Mais le feeling, cette gestuelle du graff, ne peut guère se séparer de son emplacement: «Faire des murs», comme le dit Echo, l'un des graffeurs du mythique terrain vague de Stalingrad et plus récemment des puces de Montreuil. Expérience collective où on s'allie avec des groupes, où on fait ses preuves, où on respecte les «lois non parlées du graffiti». Ce rapport avec les autres est important, y compris dans l'exercice d'admiration: pour Echo, ses préférences vont à «Jayone et Mode 2». Pour le vétéran Sharp: «Le plus compatible avec les galeries: Crash. Le plus significatif, inventif, c'est Mode 2. Le «plus agressif sur les murs, c'est Loomit». La maîtrise des caps (les embouts, de taille différente, de la bombe aérosol) s'est élargie à d'autres techniques (par exemple, l'aérographe en Californie). Et la terminologie des styles est devenue inépuisable, entre l'old school (créée par Crash et Phase 2 à New York) et la new, les lettrages wild style (décomposition des lettres en flèches et angles aigus), bubble (lettre bulle, renflée), 3D (effet de bas-relief), les lettres-blocs (carrées, couvrant tout l'espace), rapides ou hyperrapides, les characters (personnages) ou enfin, dans le cas du free style, les paysages imaginaires. Ces écoles n'ont pas de codification écrite, sauf le book, journal de bord où le graffeur garde trace photographique et maquettes de ses morceaux de bravoure.

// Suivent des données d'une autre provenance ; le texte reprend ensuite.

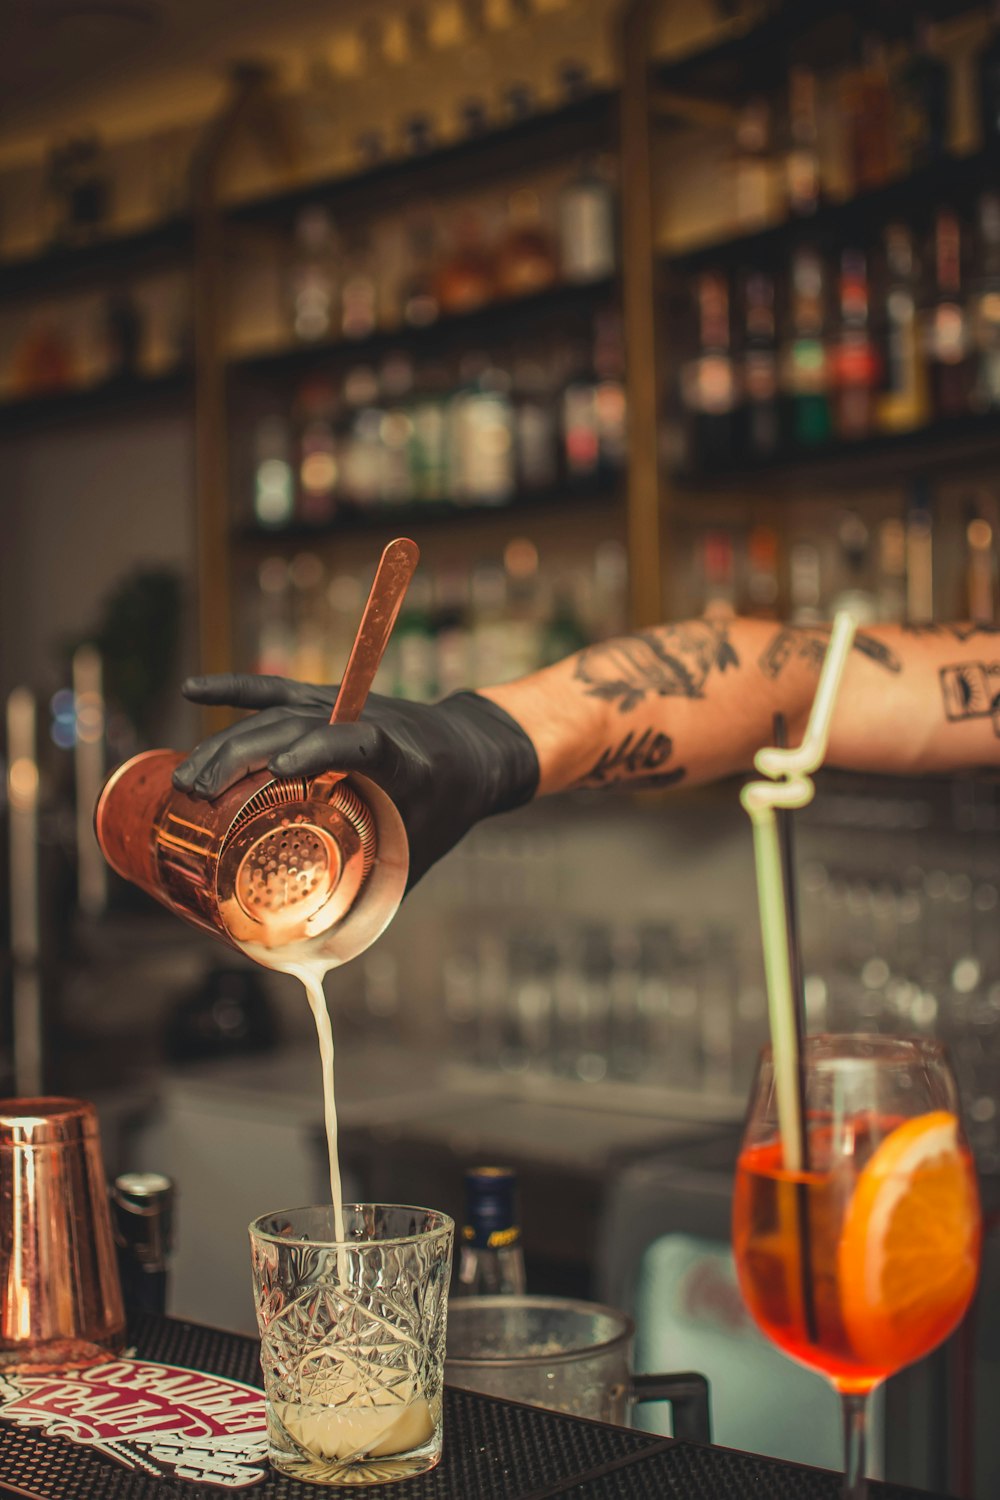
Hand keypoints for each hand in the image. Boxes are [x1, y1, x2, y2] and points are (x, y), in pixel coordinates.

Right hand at [172, 676, 538, 889]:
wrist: (472, 749)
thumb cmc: (446, 808)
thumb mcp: (421, 853)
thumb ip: (375, 893)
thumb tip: (313, 954)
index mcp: (404, 762)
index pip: (363, 743)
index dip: (324, 750)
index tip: (282, 769)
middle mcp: (369, 721)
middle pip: (300, 726)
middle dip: (244, 755)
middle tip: (197, 793)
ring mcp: (343, 705)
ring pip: (279, 713)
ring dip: (228, 741)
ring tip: (186, 780)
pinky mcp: (325, 699)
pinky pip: (274, 692)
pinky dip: (232, 692)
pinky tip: (191, 693)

La plupart des graffeurs se reconnaissent, sinon dans la notion de culture hip-hop, du moins dans un ensemble plus vaste que le posse ou le groupe, la Zulu Nation ou les B. Boys. Même si chacun a son idée sur la musique qu'il écoute. «Moi, j'écoute du rap, mais je dois dire qu'il y a de grands artistes blancs qui fonctionnent plutôt au hard-rock», précise Sharp. De même, ils ne sont pas vraiment d'accord sur la congruence entre danseurs, rappeurs, et graffeurs. Pour Sharp: «Au début, la culture hip-hop était un tout, moi par exemple je faisais un peu de break danse et je peignais, maintenant il y a un divorce entre l'industrie musicale et les plasticiens qui servent de fond aux vidéos des rappeurs.» Idem pour Echo et Mode 2: «Les rappers français ne font pas grand-chose avec nous. On est des bouche-trous.» Cette inégalité entre secteurs, reléguant le graff au réseau des fanzines, à quelques musées certes (Groningue, Budapest), mais surtout au souterrain de l'esthétique, peut-elle s'expliquer?

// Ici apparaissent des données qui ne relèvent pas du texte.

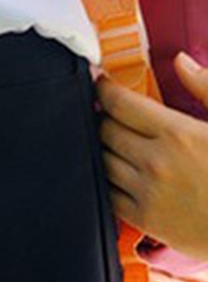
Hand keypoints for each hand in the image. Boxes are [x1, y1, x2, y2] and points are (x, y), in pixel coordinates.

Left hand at [96, 51, 207, 261]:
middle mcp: (157, 162)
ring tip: (114, 140)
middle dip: (104, 116)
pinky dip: (105, 179)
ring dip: (103, 146)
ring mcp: (148, 192)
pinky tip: (117, 171)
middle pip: (105, 128)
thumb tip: (181, 61)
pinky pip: (106, 192)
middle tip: (110, 112)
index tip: (101, 83)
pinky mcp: (145, 220)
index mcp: (178, 134)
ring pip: (101, 158)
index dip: (105, 88)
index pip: (119, 102)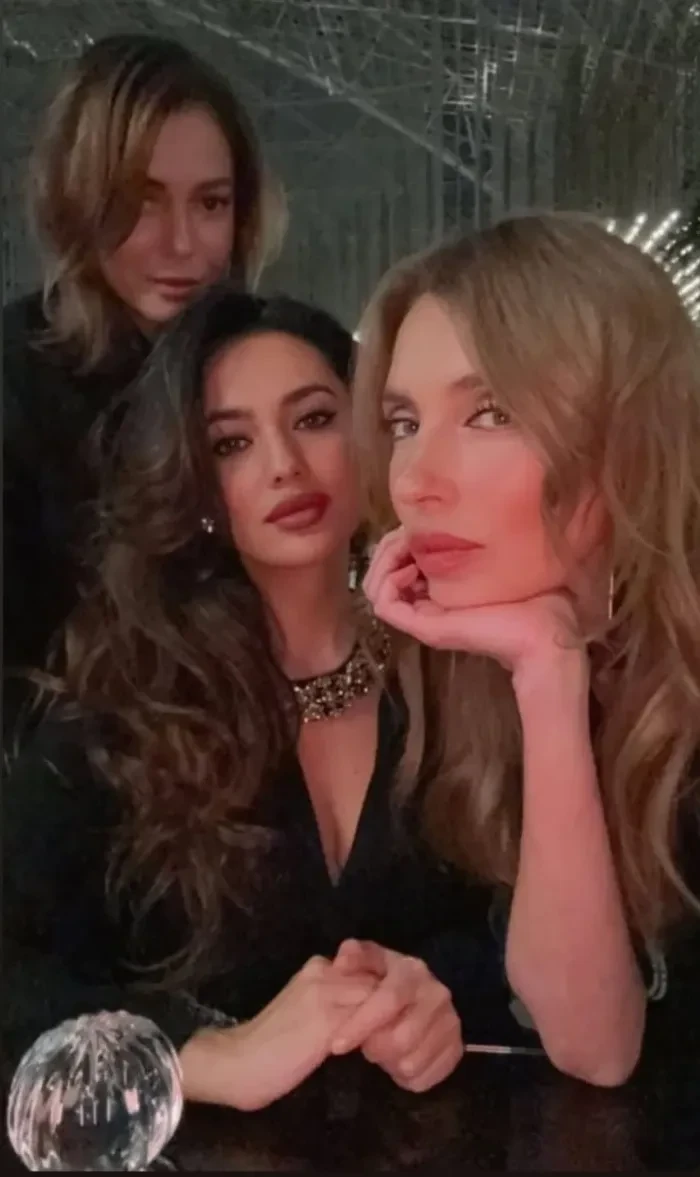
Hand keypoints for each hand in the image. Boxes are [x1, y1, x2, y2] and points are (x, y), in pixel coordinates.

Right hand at [180, 955, 378, 1109]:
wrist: (238, 1061)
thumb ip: (337, 999)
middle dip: (394, 1005)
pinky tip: (377, 1054)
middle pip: (378, 979)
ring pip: (376, 998)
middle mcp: (323, 971)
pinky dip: (378, 1037)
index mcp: (318, 966)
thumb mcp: (309, 1008)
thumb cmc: (273, 1042)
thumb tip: (374, 1007)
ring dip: (390, 1021)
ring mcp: (324, 993)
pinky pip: (367, 1023)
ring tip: (393, 1044)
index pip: (370, 968)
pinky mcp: (326, 1021)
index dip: (386, 993)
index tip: (397, 1015)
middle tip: (403, 1030)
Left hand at [330, 939, 462, 1092]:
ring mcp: (451, 1022)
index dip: (361, 1025)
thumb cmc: (384, 979)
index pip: (388, 1000)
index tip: (336, 1046)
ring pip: (411, 1063)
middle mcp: (437, 995)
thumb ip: (354, 957)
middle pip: (400, 1039)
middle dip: (374, 1049)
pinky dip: (405, 1077)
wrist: (417, 994)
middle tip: (366, 1045)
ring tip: (384, 1051)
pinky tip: (399, 1061)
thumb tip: (342, 963)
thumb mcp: (368, 960)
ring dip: (390, 1064)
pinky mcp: (457, 1049)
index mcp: (413, 971)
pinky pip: (424, 1079)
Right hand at [364, 528, 587, 693]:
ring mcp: (423, 617)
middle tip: (409, 533)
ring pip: (376, 588)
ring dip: (383, 561)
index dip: (400, 539)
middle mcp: (427, 603)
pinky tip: (410, 567)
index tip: (419, 524)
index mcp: (442, 589)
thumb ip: (475, 543)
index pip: (400, 561)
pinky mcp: (423, 626)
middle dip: (388, 546)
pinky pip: (384, 604)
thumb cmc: (533, 598)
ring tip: (406, 547)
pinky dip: (387, 582)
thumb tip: (459, 512)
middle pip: (383, 572)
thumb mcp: (497, 560)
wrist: (543, 634)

Le graff, en France, a été l'objet d'une maladresse radicale lorsque, dans les années 80, un label ministériel est venu authentifier un art dont les préoccupations étaient supposées proches de la jeunesse dite «des banlieues» et entrer ainsi dans le cadre de la politique gouvernementale d'intégration... d'où sa méconnaissance. Il faut sans doute se déplacer vers les Etats-Unis pour voir un philosophe en béton, Richard Shusterman (4), spécialiste du pragmatisme, s'intéresser au hip-hop, au rap et pourquoi pas au graff, c'est-à-dire à «la reconnaissance de mondes multiples (de l'art) à travers la reconnaissance de la validité d'une pluralité de points de vue». Art du geste, de la répétition, le graff répondrait à la question contemporaine qui n'est plus «qu'est-ce que l'art?» mais «quand y a-t-il art?»: tout un programme.

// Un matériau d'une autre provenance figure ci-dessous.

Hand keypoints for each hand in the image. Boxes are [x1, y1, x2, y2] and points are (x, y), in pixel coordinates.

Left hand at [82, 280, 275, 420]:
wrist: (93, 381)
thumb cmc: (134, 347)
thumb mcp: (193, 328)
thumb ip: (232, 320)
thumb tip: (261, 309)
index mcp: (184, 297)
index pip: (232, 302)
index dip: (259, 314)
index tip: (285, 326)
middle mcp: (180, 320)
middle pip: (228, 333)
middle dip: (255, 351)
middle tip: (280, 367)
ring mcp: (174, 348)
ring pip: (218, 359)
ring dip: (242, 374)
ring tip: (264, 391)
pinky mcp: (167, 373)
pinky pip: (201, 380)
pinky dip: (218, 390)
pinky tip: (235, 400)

(1) «Hip Hop dixit, du mouv' au musée», exposition sous l'égide du ministre de la Culture à l'écomusée de Fresnes (1991), modifiée au musée des Monuments français et intitulée «Graffiti art: artistes américains et français, 1981-91» (1991-92) (2) Laiterie, jusqu'à fin mai.

(3) Exposition (avec Futura 2000) chez Agnès B. (4) De Shusterman, lire«l'Art à l'état vif: la pensée pragmatiste et l'esthétique populaire», Paris Minuit, 1991.